When it rains, water scours the stone floor and soaks the wooden benches. It cleanses the quarter altars and fills tiny copper bowls, making simple music with only the natural touch of water to metal. On sunny days, shadows caress living vines and the poetry and icons etched into the walls, counting seasons and time of day. Clouds lower themselves in the spring to nest around the highest spires, curling soft and dewy and cool. Nothing separates sky from land here at the heart of Innis Lear.

Now it is night, and a heavy moon tips against that eastern spire. Another beginning, ready to burst.

The king walks on the soles of thin slippers, his embroidered robe dragging off his shoulders. He is old, though not old enough to look as ravaged as he does, his hair wild and damp, his eyes tight from grief. An undyed tunic falls to his knees, nearly the same pale gray as his lined face and those long fingers. Straight to the well goes this royal wraith, and he presses his hands to its stones, breathing deep of the moss, the metallic smell of the earth’s blood water. A shudder wrenches down his spine, and he grimaces.

“Now,” he commands, turning away.

Seven strong men come forward with a flat, round piece of granite. Carved off one of the massive standing stones that once marked this holy well, before the cathedral was erected around it, the granite glimmers bluish in the moonlight. The retainers roll and twist it awkwardly, straining against the ropes that bind it. Slowly they walk, turning it up the aisle. One of them is glad of this mission, two unmoved by the significance of their actions, three too worried to be quite as indifferent as they would prefer to be, and the last one alone wishing, with every ounce of his heart, that he’d been strong enough to stand against his king, to protest that this was wrong and unholy.

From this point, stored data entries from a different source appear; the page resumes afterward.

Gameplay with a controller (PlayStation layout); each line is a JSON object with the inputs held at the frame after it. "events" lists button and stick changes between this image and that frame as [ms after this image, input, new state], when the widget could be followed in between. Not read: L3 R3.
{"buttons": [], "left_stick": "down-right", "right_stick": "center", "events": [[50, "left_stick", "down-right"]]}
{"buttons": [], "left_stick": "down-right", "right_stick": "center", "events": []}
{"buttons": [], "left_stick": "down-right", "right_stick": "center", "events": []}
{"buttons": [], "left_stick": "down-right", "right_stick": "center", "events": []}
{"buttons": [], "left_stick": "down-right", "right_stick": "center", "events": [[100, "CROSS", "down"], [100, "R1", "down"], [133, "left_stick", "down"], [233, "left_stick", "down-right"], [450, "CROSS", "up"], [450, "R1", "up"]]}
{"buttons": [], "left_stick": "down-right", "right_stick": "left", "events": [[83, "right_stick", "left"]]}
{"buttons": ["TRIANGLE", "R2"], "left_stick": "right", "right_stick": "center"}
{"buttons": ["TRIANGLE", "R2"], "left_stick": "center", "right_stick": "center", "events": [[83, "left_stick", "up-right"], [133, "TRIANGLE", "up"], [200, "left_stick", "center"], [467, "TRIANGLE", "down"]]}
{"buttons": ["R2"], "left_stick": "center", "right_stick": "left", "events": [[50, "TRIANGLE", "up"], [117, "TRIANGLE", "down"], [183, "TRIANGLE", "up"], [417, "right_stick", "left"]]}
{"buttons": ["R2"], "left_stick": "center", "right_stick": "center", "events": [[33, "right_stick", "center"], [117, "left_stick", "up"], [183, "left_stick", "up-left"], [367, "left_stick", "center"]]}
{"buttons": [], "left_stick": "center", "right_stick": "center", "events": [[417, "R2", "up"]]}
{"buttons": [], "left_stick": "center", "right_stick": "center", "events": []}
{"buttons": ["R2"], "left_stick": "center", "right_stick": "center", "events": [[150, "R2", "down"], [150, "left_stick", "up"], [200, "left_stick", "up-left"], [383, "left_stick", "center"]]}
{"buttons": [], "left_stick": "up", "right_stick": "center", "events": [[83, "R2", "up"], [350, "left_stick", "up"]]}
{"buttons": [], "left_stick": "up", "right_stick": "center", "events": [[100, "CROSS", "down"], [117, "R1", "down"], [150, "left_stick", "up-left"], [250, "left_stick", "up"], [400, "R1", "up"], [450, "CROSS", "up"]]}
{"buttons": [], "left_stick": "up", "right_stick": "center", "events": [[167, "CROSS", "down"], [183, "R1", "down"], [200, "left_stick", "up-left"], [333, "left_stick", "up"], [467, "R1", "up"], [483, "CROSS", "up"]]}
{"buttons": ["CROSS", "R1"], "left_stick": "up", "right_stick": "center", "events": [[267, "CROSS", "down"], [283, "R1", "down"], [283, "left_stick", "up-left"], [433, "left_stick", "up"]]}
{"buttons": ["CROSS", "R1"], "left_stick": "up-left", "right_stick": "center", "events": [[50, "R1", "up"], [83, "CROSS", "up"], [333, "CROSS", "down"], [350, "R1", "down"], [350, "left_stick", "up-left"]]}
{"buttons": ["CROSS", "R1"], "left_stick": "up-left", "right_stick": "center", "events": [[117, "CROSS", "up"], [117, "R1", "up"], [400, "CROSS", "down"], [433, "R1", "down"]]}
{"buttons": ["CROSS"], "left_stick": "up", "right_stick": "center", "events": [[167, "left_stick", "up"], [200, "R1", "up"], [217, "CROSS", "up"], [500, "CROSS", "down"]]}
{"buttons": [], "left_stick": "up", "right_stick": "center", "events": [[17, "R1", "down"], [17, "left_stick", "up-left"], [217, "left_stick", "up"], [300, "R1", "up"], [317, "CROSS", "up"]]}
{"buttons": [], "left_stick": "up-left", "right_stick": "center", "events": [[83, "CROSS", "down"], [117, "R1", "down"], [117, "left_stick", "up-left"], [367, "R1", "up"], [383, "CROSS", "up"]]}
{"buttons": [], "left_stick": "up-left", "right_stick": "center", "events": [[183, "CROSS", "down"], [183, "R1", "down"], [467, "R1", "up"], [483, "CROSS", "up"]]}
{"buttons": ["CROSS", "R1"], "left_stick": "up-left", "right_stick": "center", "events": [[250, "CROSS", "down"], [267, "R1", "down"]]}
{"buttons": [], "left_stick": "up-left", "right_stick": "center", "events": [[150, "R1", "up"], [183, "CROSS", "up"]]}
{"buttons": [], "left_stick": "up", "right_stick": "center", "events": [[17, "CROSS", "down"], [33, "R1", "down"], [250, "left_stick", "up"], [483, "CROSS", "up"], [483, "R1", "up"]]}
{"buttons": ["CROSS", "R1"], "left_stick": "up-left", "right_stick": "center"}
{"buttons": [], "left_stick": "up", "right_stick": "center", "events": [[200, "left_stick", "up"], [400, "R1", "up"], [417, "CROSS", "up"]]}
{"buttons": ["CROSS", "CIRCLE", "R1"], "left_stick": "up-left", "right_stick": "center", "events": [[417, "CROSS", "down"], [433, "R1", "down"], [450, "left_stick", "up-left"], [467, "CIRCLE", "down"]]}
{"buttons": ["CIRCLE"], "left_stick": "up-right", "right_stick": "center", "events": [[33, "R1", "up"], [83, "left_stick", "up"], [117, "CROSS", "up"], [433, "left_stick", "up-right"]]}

The men position the stone, and in a moment of desperate hesitation, the last retainer looks fearfully at the king’s expression, hoping for a reprieve. But the king’s brows are drawn as he glares at the well, as if the well itself is responsible for everything. The retainer lifts his eyes instead to the open sky above, consoling himself with the reminder that his king does nothing without permission from the stars. And so this must be fated. It must be.

Tears glimmer in the king’s lashes when the granite slab falls forward, the sound of stone on stone filling the sanctuary. With a final pull of ropes, the navel is eclipsed.

The smell of rootwater vanishes, as does a slight echo that the king had not even noticed, until it was silenced. He puts his hand atop the stone cover, caressing its roughness, and smiles grimly. With his fingers, he makes the shape of the tree of worms, a sorrowful, dangerous constellation.